Components of Your Personal Trainer’s Fitness Assessment
As you go about your search for a Chicago personal trainer, it’s good to have an understanding of how exercise programming begins. And it begins with what is called a proper fitness assessment, which is typically performed by your certified personal trainer.
The fitness assessment basically measures your current fitness levels, and determines if you are prone to certain health risks that may become an issue in your fitness training. It’s also a means of helping your personal trainer in Chicago gather data about how fit you are, and what your body can take, which will then be used as a basis for developing an individualized program, identifying training goals and objectives, and maximizing the efficiency of the time you’ll be spending at the gym.
What are the components of a fitness assessment? To begin with, these components are meant to evaluate the following areas of fitness:
- Body composition
- Cardiovascular endurance
- Flexibility
- Muscular endurance
- Muscular strength
- Agility
- Balance
- Coordination
- Power
- Reaction time
- Speed / dynamic mobility
Your personal Chicago trainer will be looking at each of these as he or she writes out the recommendations for the intensities and volumes of your workout exercises. Of course, the fitness assessment is going to be performed more than once: every three or four months, or whatever is suitable enough for your personal trainer to be able to monitor your progress. That way, you will also be able to know if the hard work you’re putting at the gym is paying off.

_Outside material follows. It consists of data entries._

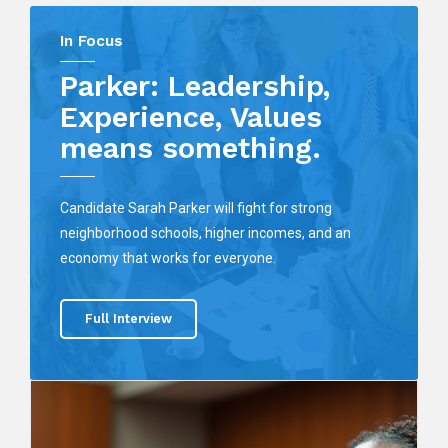
In Focus
Parker: Leadership,
Experience, Values
means something.
Candidate Sarah Parker will fight for strong
neighborhood schools, higher incomes, and an
economy that works for everyone.
Full Interview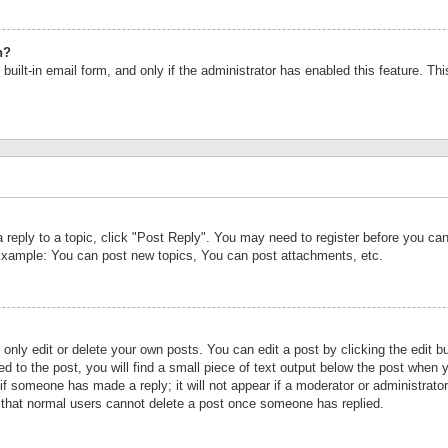
n?
built-in email form, and only if the administrator has enabled this feature. Th
a reply to a topic, click "Post Reply". You may need to register before you c
 Example: You can post new topics, You can post attachments, etc.
nly edit or delete your own posts. You can edit a post by clicking the edit bu
d to the post, you will find a small piece of text output below the post when y
r if someone has made a reply; it will not appear if a moderator or administrat
te that normal users cannot delete a post once someone has replied.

Here are the other objectives of your Chicago personal trainer’s first fitness assessment:
- To identify strengths and weaknesses that may affect the design of your program;
- To identify potential risks of injury, as well as contraindications before you get on with you program;
- To collect data that will serve in the future as a means of measuring improvement and rate of progress;
- To assist in identifying short-term, intermediate, and long-term training objectives;
- To assist in the determination of appropriate exercise intensities and volumes (That way, you’ll know that your trainer didn’t pull the number of your reps from the air!).
As your personal trainer performs the fitness assessment, he or she will give you certain instructions. These vary from trainer to trainer, but you can typically expect the following:
- Postural assessment, in which the trainer aims to look at the alignment of your body, from head to feet, as you stand up or walk;
- Movement analysis, in which your trainer takes notes on your ability to maintain proper joint alignment while performing, for example, squats, lunges, pull-ups, and pushups;
- Flexibility assessment, in which the trainer looks at which individual muscles or muscle groups need strengthening and lengthening; this is usually done by way of a set of stretching exercises.
A certified personal trainer will also be measuring your body composition (or body fat percentage), which should guide you as you make decisions regarding your diet and exercise program. Don’t worry if your Chicago personal trainer begins to measure folds of your skin using calipers; it’s all with the view of helping you set realistic and challenging training goals.
Other components that may be included as the trainer assesses your fitness levels are:
- Resting heart rate
- Target heart rate zone
- Blood pressure
- Body mass index
- VO2 max (a clinical measurement of how efficiently your body can use oxygen during aerobic exercise)
Given all these details, what can you, as a client, expect from the results of a fitness assessment as conducted by your Chicago personal trainer? One is that you’ll be able to determine if your diet is consistent with your training and fitness goals. The assessment will also let you know if your program is delivering the results that you’re looking for: have you been working out hard enough? Are you right on track, or do you feel like you need more kinds of exercise in addition to your training session? Is your current diet supporting the work that you’ve done at the gym?
The answers to these questions – and more – are not possible without the fitness assessment. So play an active part as your personal trainer works to find out what it takes to help you live a healthy and fit lifestyle.